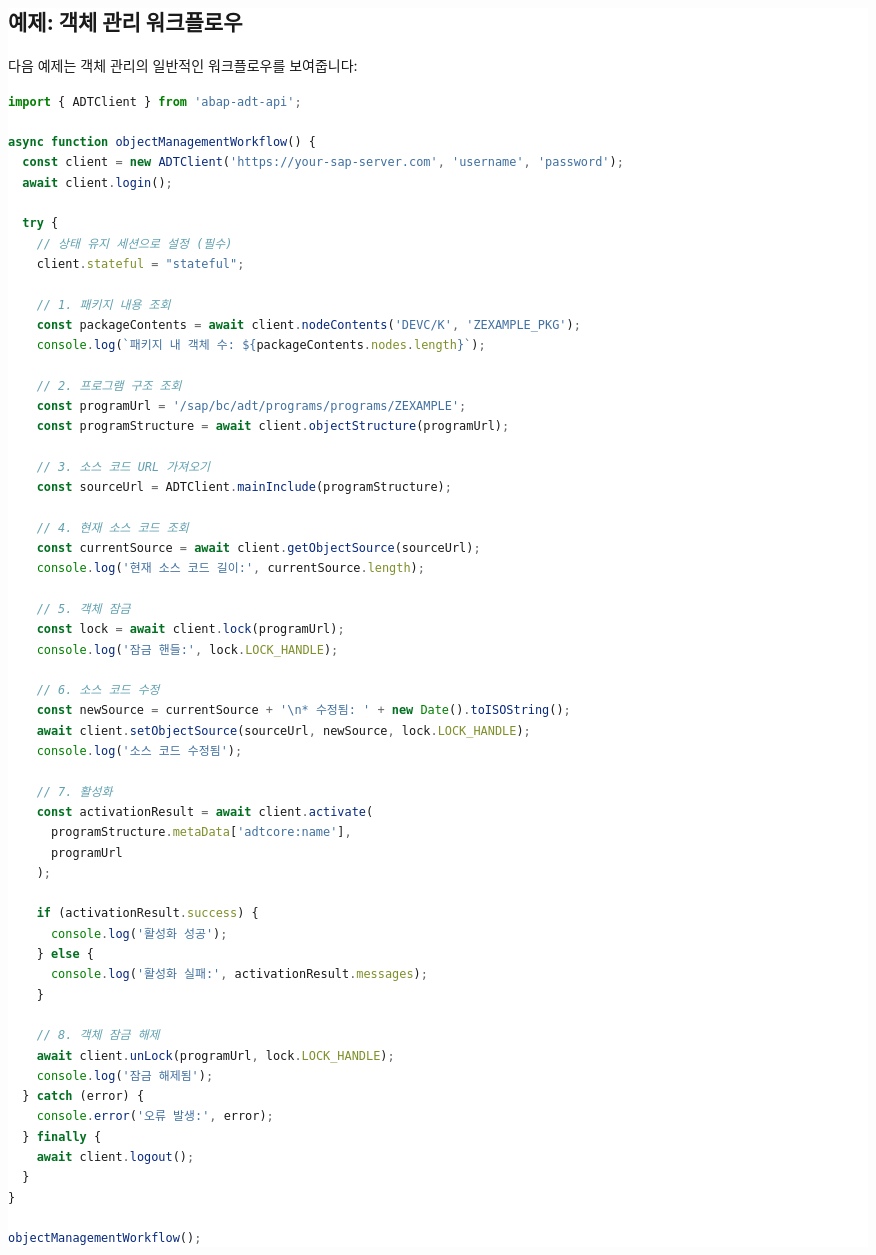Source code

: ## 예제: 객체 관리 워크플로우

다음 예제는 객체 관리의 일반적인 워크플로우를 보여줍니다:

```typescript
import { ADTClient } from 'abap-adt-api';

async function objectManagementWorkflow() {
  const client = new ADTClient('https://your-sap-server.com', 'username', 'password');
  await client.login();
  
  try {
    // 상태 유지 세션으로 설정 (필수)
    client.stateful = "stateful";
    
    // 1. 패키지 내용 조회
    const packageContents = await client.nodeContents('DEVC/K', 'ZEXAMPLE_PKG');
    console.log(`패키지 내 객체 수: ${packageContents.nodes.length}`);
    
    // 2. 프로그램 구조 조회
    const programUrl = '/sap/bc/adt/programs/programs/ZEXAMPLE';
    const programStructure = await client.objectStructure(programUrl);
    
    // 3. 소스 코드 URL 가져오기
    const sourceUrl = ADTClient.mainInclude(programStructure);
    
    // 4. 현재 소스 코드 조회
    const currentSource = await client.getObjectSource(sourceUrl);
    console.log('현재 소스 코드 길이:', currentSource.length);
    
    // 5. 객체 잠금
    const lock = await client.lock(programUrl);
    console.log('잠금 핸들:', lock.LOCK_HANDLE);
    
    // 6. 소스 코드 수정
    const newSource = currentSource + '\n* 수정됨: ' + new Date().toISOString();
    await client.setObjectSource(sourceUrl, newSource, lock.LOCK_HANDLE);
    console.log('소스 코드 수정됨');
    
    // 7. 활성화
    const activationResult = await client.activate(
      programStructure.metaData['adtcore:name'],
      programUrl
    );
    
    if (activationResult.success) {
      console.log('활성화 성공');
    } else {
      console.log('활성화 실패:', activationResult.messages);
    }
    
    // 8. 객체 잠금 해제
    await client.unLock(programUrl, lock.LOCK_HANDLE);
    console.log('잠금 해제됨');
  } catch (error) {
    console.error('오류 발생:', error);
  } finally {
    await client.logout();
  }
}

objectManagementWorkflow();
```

--

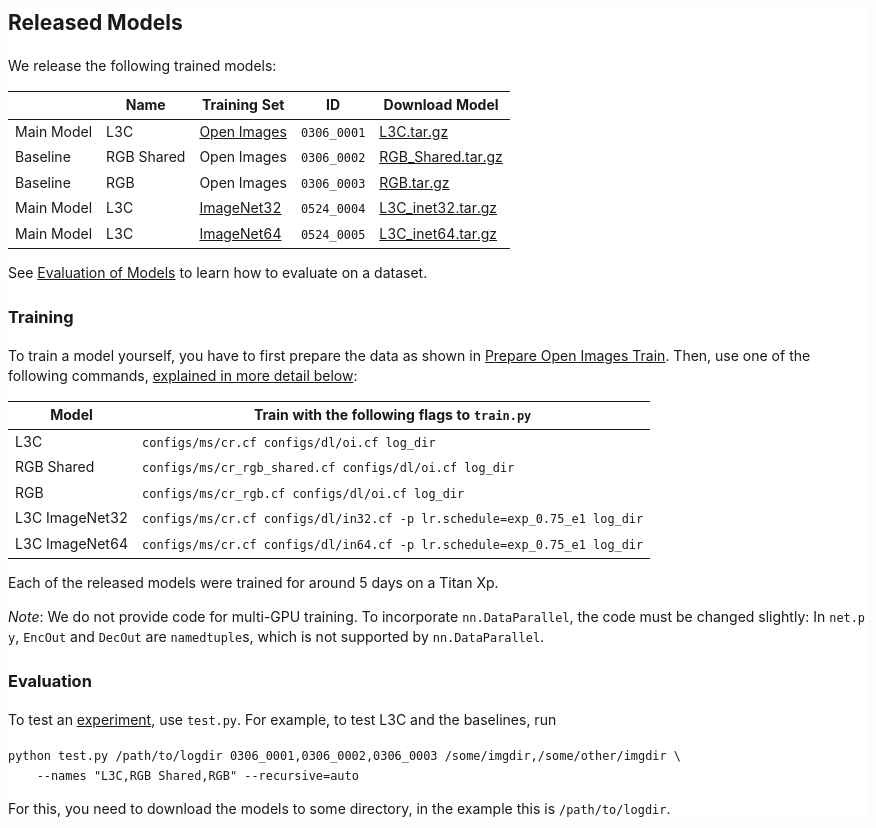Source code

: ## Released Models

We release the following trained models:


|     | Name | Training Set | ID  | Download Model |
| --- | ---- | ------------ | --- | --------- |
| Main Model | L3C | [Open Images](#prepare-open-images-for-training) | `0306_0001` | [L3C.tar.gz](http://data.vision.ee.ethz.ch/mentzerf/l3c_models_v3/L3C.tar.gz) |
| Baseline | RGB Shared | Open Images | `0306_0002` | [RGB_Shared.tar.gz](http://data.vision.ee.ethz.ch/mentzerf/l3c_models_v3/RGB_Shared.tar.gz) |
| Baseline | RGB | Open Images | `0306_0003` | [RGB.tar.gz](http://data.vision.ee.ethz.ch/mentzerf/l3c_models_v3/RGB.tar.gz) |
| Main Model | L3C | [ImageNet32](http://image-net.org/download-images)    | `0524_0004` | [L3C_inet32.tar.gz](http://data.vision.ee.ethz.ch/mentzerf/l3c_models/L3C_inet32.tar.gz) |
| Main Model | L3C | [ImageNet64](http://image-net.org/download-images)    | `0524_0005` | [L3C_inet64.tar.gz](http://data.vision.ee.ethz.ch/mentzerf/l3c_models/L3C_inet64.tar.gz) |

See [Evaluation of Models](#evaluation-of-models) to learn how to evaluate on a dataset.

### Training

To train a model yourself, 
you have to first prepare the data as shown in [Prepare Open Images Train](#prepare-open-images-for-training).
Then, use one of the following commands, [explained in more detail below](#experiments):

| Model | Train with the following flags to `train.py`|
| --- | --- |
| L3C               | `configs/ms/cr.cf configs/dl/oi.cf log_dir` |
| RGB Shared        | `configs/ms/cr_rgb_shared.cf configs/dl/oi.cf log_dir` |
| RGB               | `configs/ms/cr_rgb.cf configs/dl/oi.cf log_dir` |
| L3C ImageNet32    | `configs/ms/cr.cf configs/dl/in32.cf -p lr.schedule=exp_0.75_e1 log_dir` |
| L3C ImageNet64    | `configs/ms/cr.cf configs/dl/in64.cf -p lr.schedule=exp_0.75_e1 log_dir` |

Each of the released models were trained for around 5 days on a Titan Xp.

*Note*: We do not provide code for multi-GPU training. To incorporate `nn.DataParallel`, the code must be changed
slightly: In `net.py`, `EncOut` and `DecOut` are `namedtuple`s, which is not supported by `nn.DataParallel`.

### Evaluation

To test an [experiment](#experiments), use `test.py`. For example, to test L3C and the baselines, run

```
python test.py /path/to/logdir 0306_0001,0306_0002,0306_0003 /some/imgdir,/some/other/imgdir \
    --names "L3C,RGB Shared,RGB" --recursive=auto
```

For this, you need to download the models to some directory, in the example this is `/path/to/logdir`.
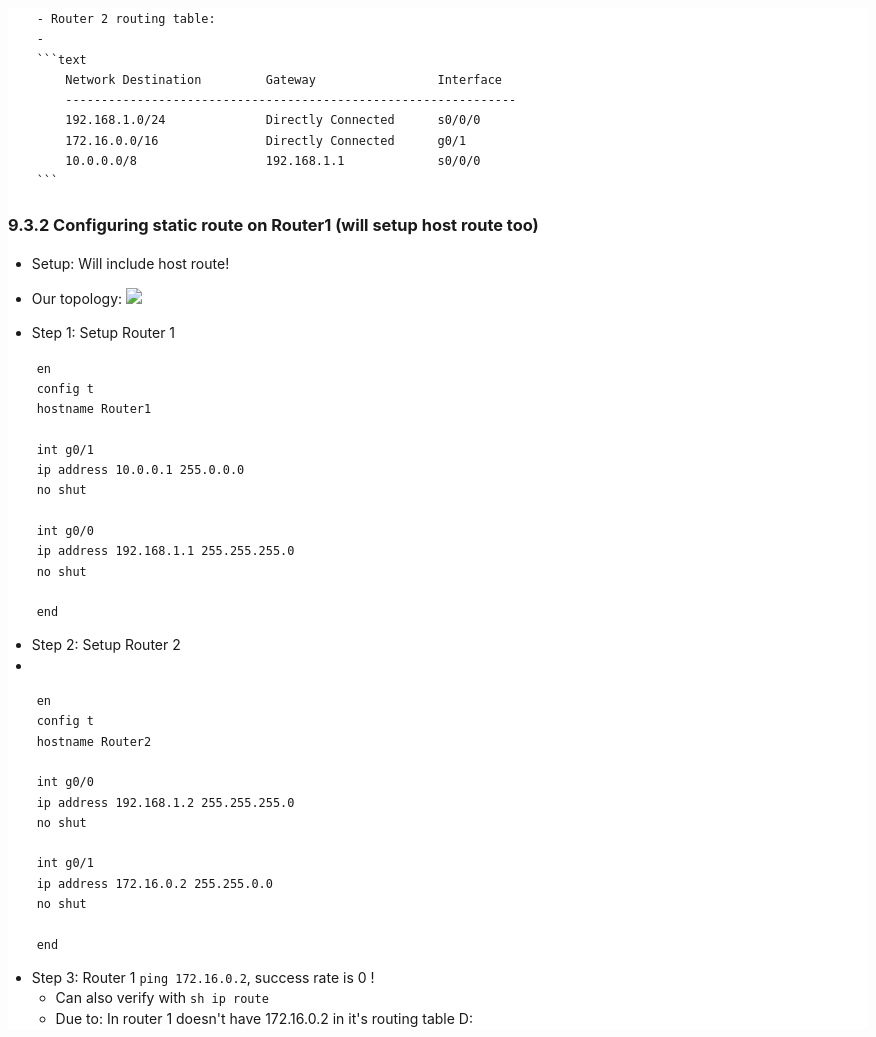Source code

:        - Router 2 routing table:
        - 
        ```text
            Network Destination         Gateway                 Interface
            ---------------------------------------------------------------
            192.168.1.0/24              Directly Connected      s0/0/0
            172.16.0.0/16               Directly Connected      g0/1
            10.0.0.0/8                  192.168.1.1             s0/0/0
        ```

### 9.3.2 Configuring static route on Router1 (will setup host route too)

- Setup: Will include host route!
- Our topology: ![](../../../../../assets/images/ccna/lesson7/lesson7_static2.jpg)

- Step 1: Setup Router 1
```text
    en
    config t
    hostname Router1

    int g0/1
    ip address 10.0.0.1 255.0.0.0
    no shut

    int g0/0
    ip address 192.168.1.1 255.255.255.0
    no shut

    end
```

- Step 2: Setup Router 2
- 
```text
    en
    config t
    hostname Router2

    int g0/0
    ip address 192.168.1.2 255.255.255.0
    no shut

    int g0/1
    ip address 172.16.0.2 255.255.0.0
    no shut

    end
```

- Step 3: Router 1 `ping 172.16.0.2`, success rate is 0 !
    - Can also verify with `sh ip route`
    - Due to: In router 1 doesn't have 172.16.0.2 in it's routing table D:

▸ PROBLEM TO WORK ON
Extract every line from the records above that contains the word "have".

▸ TASK OUTPUT
you have to first prepare the data as shown in [Prepare Open Images Train](#prepare-open-images-for-training).
    - Due to: In router 1 doesn't have 172.16.0.2 in it's routing table D:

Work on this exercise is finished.